● Source extract
§ §

Skip to content

Alloy Roadmap

This page outlines the planned work for Alloy. It captures themes and release-sized milestones. Day-to-day tasks are tracked in GitHub Issues and grouped under Milestones.

  • Source of truth: this document (high-level) + GitHub Issues/Milestones (detailed).
  • Versioning: pre-1.0 semantic versioning. New features bump the minor version; fixes bump patch.

Themes

  • Provider parity: close feature gaps across OpenAI, Anthropic, Gemini, and Ollama.
  • Structured outputs: robust, typed outputs for primitives, collections, dataclasses, TypedDict, and (opt-in) Pydantic.
  • Tooling & reasoning: native tool use where supported; ReAct fallback for others.
  • Performance & reliability: sensible defaults, retries/backoff, and efficient client reuse.
  • Developer experience: strong type stubs, docs, examples, and contribution workflow.
  • Testing: unit-first with fake backends; guarded integration tests per provider.

Milestones

v0.2 – Type Safety & Tool Schema

  • Improve type stubs
  • Add a Protocol for decorated commands exposing __call__, .stream(), and .async_() so IDEs/type-checkers know about these methods.
  • Tighten ask.stream_async return type to AsyncIterable[str] in .pyi.
  • Tool schema fidelity
  • Generate JSON schema from Python type hints and defaults (str/int/float/bool, Optional/Union, dataclasses), not just "string" placeholders.
  • Mark optional vs required based on defaults; include simple nested objects.
  • Tests
  • Add unit tests for @require/@ensure contract failures.
  • Add tests for TypedDict parsing and common generics (list[TypedDict], dict[str, int]).
  • Docs
  • Document stub behavior and how .stream()/.async_() type as part of the decorated command object.

v0.3 – ReAct Fallback & Streaming Improvements

  • ReAct fallback
  • Implement minimal ReAct loop for models without native tool/function calling.
  • Safety: max turns, clear termination, and error surfacing.
  • Routing: fallback path for providers lacking native tools.
  • Streaming
  • OpenAI: support streaming with tool calls (stream tool-call events; invoke tools mid-stream).
  • Anthropic: add streaming (where the SDK supports) for content-only flows.

§ §

● Records supplied
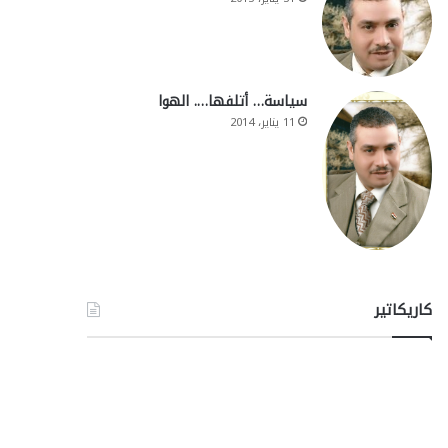
سياسة… أتلفها…. الهوا
11 يناير، 2014
كاريكاتير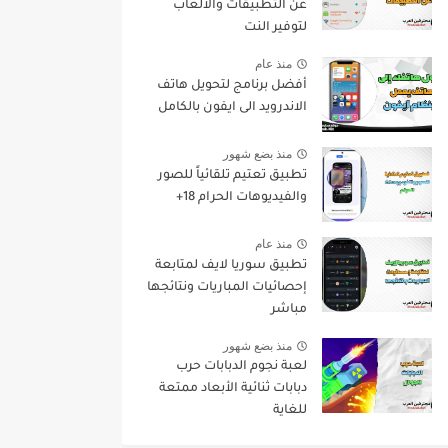
عن التطبيقات والألعاب
لتوفير النت
منذ عام
أفضل برنامج لتحويل هاتف
الاندرويد الى ايفون بالكامل
منذ بضع شهور
تطبيق تعتيم تلقائياً للصور
والفيديوهات الحرام 18+
منذ عام
تطبيق سوريا لايف لمتابعة
إحصائيات المباريات ونتائجها
مباشر
منذ بضع شهور
لعبة نجوم الدبابات حرب
دبابات ثنائية الأبعاد ممتعة
للغاية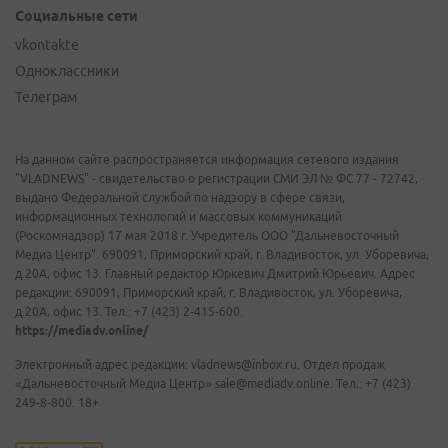
Социальные сети
vkontakte
Одноклассники
Телеграм
На данном сайте распространяется информация сетевого издания
"VLADNEWS" - свидетельство о регистрации СМИ ЭЛ № ФС 77 - 72742,
выдано Федеральной службой по надзору в сфере связи,
информационных технологий и массовых коммуникаций
(Роскомнадзор) 17 мая 2018 г. Учредитель ООО "Дальневосточный
Медиа Центр". 690091, Приморский край, г. Владивосток, ул. Уборевича,
д.20А, офис 13. Главный редактор Юркевич Дмитрий Юрьевич. Адрес
редакции: 690091, Приморский край, г. Владивосток, ул. Уборевича,
д.20А, офис 13. Тел.: +7 (423) 2-415-600.
https://mediadv.online/
Электронный адрес редакции: vladnews@inbox.ru. Отдел продаж
«Дальневосточный Медиа Центр» sale@mediadv.online. Тел.: +7 (423)
249-8-800. 18+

§ §

Copy the part of the Alloy roadmap starting with "Alloy Roadmap" and going on through "Gemini, and Ollama.", word for word. The rows have nothing to do with the Alloy roadmap.

Alloy Roadmap

This page outlines the planned work for Alloy. It captures themes and release-sized milestones. Day-to-day tasks are tracked in GitHub Issues and grouped under Milestones.

  • Source of truth: this document (high-level) + GitHub Issues/Milestones (detailed).
  • Versioning: pre-1.0 semantic versioning. New features bump the minor version; fixes bump patch.

Themes

  • Provider parity: close feature gaps across OpenAI, Anthropic, Gemini, and Ollama.